[Problem description] Pick out each line of the records below that contains the string "chart", matching case exactly, and copy those lines.

(Records from a collection)
------------
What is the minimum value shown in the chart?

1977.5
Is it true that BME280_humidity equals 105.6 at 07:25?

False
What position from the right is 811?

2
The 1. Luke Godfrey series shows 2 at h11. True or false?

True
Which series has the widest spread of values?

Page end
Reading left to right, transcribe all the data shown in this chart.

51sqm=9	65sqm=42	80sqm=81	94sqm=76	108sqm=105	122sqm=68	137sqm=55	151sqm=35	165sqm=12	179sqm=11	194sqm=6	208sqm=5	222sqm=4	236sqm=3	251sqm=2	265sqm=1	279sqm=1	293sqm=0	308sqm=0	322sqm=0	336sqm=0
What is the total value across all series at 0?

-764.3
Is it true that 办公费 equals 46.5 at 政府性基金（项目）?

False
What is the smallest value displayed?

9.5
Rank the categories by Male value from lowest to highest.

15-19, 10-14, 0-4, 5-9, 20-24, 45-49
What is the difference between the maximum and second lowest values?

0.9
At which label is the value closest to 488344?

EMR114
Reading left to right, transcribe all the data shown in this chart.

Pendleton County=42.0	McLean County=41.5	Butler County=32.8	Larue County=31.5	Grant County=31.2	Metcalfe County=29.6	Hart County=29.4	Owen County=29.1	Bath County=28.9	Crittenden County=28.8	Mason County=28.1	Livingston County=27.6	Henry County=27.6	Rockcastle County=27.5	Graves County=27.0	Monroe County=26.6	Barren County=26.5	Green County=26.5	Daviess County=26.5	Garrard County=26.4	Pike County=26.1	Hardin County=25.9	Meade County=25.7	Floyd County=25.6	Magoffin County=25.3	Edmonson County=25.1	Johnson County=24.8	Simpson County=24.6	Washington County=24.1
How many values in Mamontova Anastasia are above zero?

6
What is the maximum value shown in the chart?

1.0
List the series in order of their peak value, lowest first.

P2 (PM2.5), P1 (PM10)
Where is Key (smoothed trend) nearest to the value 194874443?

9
------------
[Solved problem]
What is the minimum value shown in the chart?
Reading left to right, transcribe all the data shown in this chart.
Reading left to right, transcribe all the data shown in this chart.
What is the maximum value shown in the chart?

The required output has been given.